Events: essentially no overlap, despite the shared venues
6thStreet's events aren't REST-accessible (confirmed earlier), so compared
via sitemap slugs instead — extracted 6,083 event slugs from 6thStreet's
facebook_events sitemap and checked them against all 1,212 of HeyAustin's
live events (via Listar API). Result: 2 matches (0.2%), and both are
Austin City Limits Music Festival weekends — the kind of event that would
appear on nearly any Austin site regardless of any real connection between
the two brands, not evidence of duplication.
This is genuinely surprising given the venue finding: 51% of 6thStreet's venues are the same physical places as HeyAustin's, yet essentially none of the events at those shared venues overlap between the two sites. The likely explanation is that each site runs its own Facebook Events import independently and incompletely — same venue, but each site's importer pulled a different (and largely non-overlapping) slice of that venue's Facebook activity over time, rather than either site doing a complete pull.
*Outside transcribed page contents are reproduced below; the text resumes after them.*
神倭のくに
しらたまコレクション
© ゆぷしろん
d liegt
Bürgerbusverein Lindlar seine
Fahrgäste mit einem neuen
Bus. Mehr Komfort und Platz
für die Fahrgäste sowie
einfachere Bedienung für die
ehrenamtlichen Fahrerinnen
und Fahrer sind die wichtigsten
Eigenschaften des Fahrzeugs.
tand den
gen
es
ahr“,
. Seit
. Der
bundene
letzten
Does this change the venue_groups ingestion design? No — and it's
worth being explicit about why. The new pipeline scrapes each venue's own
website_url/calendar_url, not Facebook, so the "scrape once per group"
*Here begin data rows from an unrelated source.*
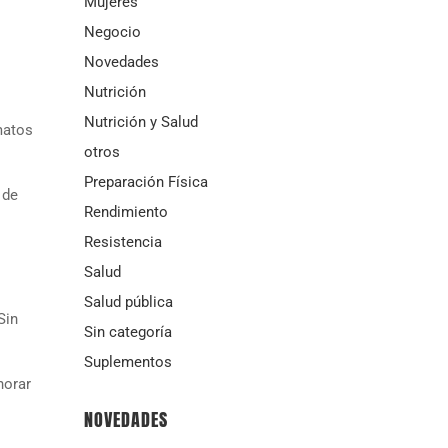
Mujeres
Negocio
Novedades
Nutrición
Nutrición y Salud
matos
otros
Preparación Física
 de
Rendimiento
Resistencia
Salud
Salud pública
Sin
Sin categoría
Suplementos
norar
NOVEDADES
design is based on there being one real calendar per real-world venue,
which is still true regardless of what the legacy Facebook imports happened
to capture. This finding is more a sign that the legacy Facebook
automation was inconsistent/incomplete (further reason not to trust it as
a data source, on top of the earlier Graph API correction) than a signal
about how the new venue-linking design should work.
6thStreet's blog: real content, but abandoned since 2020
Pulled all 14 posts with dates and word counts. The writing itself is genuine, not filler — decent length (142-986 words) and real, topically substantive local-guide pieces: "Guide to Austin's 6th Street," "Best Austin Food Pub Tours," "Best Downtown Austin Arcade Bars." This was a real editorial effort at some point, not auto-generated placeholder content.
But the dates tell the actual story: the most recent post is from January 2020 — over 6 years with no new content. For contrast, checked the other 3 sites' most recent posts: HeyAustin (2026-06-25), LakeTravis (2026-05-30), CrestedButte (2026-05-28) — all actively publishing on a recurring pattern ("Things To Do This Weekend," seasonal guides, live music calendars) within the last few weeks. 6thStreet is the only one of the four with a fully dormant blog.
Consistent with everything else found about 6thStreet: no dedicated mobile app, no Listar backend, a different plugin stack, and now a blog that's been abandoned for 6+ years while its siblings actively publish. This reads as the deprioritized brand of the four — worth deciding explicitly whether 6thStreet's blog gets revived as part of the new platform or is treated as legacy content to migrate as-is without ongoing investment.
Open items for a deeper pass (not yet done)
None remaining from this audit round — all flagged items have been checked.